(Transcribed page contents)
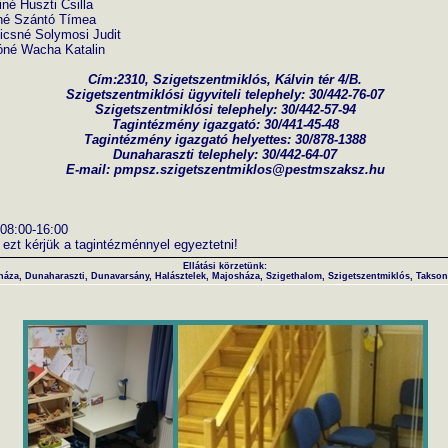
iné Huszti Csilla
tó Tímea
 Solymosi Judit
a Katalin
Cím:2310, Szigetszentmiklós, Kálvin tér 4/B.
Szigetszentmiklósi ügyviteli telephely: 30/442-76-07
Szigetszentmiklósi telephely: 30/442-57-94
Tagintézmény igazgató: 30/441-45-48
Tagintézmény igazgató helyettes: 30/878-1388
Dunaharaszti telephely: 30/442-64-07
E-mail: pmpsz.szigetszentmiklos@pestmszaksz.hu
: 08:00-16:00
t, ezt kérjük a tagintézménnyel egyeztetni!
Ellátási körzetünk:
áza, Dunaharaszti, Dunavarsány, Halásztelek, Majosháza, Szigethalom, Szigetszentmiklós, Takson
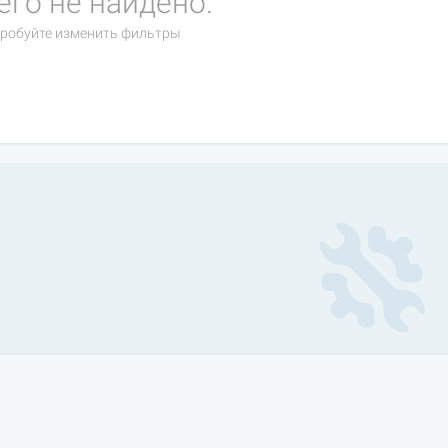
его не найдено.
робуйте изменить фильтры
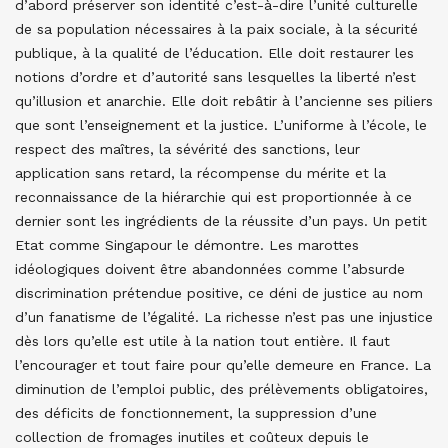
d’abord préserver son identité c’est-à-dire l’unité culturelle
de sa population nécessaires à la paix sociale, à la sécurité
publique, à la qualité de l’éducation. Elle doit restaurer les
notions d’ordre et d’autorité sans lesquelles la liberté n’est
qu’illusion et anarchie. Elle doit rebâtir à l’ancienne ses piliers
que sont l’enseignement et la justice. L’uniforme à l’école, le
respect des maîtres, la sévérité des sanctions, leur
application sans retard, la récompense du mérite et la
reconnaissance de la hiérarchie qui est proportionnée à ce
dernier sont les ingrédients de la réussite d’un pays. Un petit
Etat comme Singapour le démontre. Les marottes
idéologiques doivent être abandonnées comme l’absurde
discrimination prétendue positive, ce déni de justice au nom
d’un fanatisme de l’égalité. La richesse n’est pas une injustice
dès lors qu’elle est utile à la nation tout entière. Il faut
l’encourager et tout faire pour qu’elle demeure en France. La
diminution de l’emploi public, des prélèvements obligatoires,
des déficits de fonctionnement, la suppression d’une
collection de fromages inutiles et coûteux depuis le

### PROBLEM TO WORK ON
Pictures aside, repeat every line of the data above exactly.

### EXERCISE OUTPUT
iné Huszti Csilla
tó Tímea
 Solymosi Judit
a Katalin
Cím:2310, Szigetszentmiklós, Kálvin tér 4/B.
Szigetszentmiklósi ügyviteli telephely: 30/442-76-07
Szigetszentmiklósi telephely: 30/442-57-94
Tagintézmény igazgató: 30/441-45-48
Tagintézmény igazgató helyettes: 30/878-1388
Dunaharaszti telephely: 30/442-64-07
E-mail: pmpsz.szigetszentmiklos@pestmszaksz.hu
: 08:00-16:00
t, ezt kérjük a tagintézménnyel egyeztetni!
Ellátási körzetünk:
áza, Dunaharaszti, Dunavarsány, Halásztelek, Majosháza, Szigethalom, Szigetszentmiklós, Takson
его не найдено.
робуйте изменить фильтры
d’abord préserver son identité c’est-à-dire l’unité culturelle
de sa population nécessaires à la paix sociale, à la sécurité
publique, à la qualité de l’éducation. Elle doit restaurer les
notions d’ordre et d’autorité sans lesquelles la liberté n’est
qu’illusion et anarchie. Elle doit rebâtir à l’ancienne ses piliers
que sont l’enseignement et la justice. L’uniforme à l’école, le
respect des maîtres, la sévérité des sanctions, leur
application sans retard, la récompense du mérite et la
reconnaissance de la hiérarchie qui est proportionnée à ce
dernier sont les ingrédients de la réussite d’un pays. Un petit
Etat comme Singapour le démontre. Les marottes
idéologiques doivent être abandonnées comme l’absurde
discrimination prétendue positive, ce déni de justice au nom
d’un fanatisme de l’égalité. La richesse n’est pas une injustice
dès lors qu’elle est utile à la nation tout entière. Il faut
l’encourager et tout faire pour qu’elle demeure en France. La
diminution de l’emploi public, des prélèvements obligatoires,
des déficits de fonctionnement, la suppression d’une
collection de fromages inutiles et coûteux depuis le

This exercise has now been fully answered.